Jin died in 1966, during the Cultural Revolution.

==Khitan and Jurchen studies==
Jin was a pioneer in the research on the Khitan large and small scripts and the Jurchen script. During the 1920s and 1930s a number of memorial inscriptions in unknown scripts had been discovered, but it was not clear what the relationship between these scripts was, and how the newly discovered scripts corresponded to the "large" and "small" Khitan and "large" and "small" Jurchen scripts that were mentioned in the histories of the Liao and Jin dynasties. In 1957 Jin determined that the memorial inscriptions for Emperor Xingzong of Liao and his consort, and of Emperor Daozong of Liao and his consort, were written in a phonetic script influenced by the Old Uyghur alphabet, whereas the memorial of Xiao Xiaozhong which had been discovered in 1951 was written in a logographic script based on Chinese characters. He identified the former script as the Large Khitan script and the latter script as the Small Khitan script, an identification that is now widely accepted.

In 1962 Jin further identified the script used in the Sino-Jurchen Vocabulary of the Bureau of Interpreters (Nǚzhēn Yìyǔ 女真譯語) and on a number of Jin Dynasty monuments as the "large" Jurchen script.

He also collaborated with his son, Jin Qizong, on a comprehensive study of the Jurchen script which was published in 1964.

==Works==
- 1957. "Jǐnxī Xīgūshān Qìdānwén mùzhì shìyì" 錦西西孤山契丹文墓誌試釋 [Attempt to interpret the Khitan writing on the memorial from Xigushan in Jinxi]; in Kǎogǔ Xuébào 考古學報 [Journal of Archaeology] 1957 no.2 pages 83–84.
- 1962. "Cóng Qìdān dàxiǎozì dào Nǚzhēn dàxiǎozì" 從契丹大小字到女真大小字 [From Khitan large and small scripts to Jurchen large and small scripts]; in Nèiměnggǔ Dàxué Xuébào 內蒙古大學學報 [Journal of Inner Mongolia University] 1962 no.2.
- 1964. With Jin Guangping.
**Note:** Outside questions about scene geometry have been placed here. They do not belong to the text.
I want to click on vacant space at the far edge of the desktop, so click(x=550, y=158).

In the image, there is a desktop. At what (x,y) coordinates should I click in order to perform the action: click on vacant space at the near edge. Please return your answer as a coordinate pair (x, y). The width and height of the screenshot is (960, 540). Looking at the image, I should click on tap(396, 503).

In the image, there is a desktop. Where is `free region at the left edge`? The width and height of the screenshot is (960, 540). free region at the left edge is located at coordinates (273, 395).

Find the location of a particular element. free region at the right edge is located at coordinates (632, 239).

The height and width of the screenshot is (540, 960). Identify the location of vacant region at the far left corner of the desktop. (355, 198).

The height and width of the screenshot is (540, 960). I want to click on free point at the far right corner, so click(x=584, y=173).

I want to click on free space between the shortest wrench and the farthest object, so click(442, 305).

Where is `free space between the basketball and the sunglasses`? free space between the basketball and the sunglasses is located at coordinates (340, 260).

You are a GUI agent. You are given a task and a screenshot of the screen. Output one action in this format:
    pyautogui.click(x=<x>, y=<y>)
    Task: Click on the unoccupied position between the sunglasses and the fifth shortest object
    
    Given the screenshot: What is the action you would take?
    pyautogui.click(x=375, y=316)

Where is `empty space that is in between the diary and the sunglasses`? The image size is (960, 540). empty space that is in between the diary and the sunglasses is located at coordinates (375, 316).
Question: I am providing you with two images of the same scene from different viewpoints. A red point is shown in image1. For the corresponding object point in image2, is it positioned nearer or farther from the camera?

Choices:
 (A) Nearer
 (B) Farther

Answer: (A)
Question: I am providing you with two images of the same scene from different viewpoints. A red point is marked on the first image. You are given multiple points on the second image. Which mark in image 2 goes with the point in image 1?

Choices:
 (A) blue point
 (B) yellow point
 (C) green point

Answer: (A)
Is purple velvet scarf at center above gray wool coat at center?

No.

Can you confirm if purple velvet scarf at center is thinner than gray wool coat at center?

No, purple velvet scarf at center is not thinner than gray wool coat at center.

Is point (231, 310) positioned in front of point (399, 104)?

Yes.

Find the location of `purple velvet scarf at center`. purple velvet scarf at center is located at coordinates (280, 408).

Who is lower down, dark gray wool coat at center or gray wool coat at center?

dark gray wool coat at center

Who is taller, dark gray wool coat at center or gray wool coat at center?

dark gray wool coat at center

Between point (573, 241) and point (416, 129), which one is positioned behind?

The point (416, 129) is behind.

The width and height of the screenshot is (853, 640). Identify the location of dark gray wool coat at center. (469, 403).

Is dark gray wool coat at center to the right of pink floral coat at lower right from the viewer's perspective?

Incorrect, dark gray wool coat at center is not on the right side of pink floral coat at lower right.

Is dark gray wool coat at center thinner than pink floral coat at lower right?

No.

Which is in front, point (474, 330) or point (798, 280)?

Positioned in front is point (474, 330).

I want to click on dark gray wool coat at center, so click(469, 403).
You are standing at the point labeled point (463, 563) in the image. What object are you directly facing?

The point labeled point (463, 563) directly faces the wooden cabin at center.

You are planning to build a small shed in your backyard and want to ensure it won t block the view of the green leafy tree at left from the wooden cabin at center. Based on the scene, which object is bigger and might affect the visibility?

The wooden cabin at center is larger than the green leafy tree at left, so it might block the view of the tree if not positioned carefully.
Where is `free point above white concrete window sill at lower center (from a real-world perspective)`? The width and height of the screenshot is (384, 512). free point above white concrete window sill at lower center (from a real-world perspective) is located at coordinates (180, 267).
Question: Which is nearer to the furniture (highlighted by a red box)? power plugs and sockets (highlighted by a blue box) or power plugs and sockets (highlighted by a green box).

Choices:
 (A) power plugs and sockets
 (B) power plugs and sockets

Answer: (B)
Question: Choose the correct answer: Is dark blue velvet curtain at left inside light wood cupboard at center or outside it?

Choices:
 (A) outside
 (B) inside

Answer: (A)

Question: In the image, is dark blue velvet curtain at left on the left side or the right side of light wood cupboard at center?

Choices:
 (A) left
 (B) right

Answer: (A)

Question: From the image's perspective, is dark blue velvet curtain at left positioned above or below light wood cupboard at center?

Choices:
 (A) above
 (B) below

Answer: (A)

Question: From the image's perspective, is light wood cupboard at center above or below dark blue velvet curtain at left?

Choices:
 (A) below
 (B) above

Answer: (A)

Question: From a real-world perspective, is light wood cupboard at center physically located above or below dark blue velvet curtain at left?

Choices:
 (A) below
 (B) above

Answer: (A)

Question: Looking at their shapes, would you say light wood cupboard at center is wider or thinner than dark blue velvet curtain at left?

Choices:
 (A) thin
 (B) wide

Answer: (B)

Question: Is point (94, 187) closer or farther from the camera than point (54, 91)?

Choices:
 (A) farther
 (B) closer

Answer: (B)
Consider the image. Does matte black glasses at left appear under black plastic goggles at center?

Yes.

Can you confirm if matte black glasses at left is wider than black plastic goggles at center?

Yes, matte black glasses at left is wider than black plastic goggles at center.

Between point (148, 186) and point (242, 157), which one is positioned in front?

Nǚzhēn Yǔyán Wénzì Yánjiū 女真語言文字研究 [Study of Jurchen Language and Script]. Reprint, Beijing: Wenwu Chubanshe, 1980.
- 1996. With Jin Qizong and Aisin Gioro. Àixīnjuéluóshì Sāndài Mǎnzhōuxué Lúnjí 愛新覺羅氏三代滿洲學論集 [Collected Essays on Manchu Studies by Three Generations of the Aisin-Gioro Family]. Yuanfang Press.
- 2002. With Jin Qizong and Aisin Gioro. Àixīnjuéluóshì Sāndài Ā'ěrtàixué Lúnjí 愛新覺羅氏三代阿爾泰學論集 [Collected Essays on Altaic Studies by Three Generations of the Aisin-Gioro Family]. Meizandō.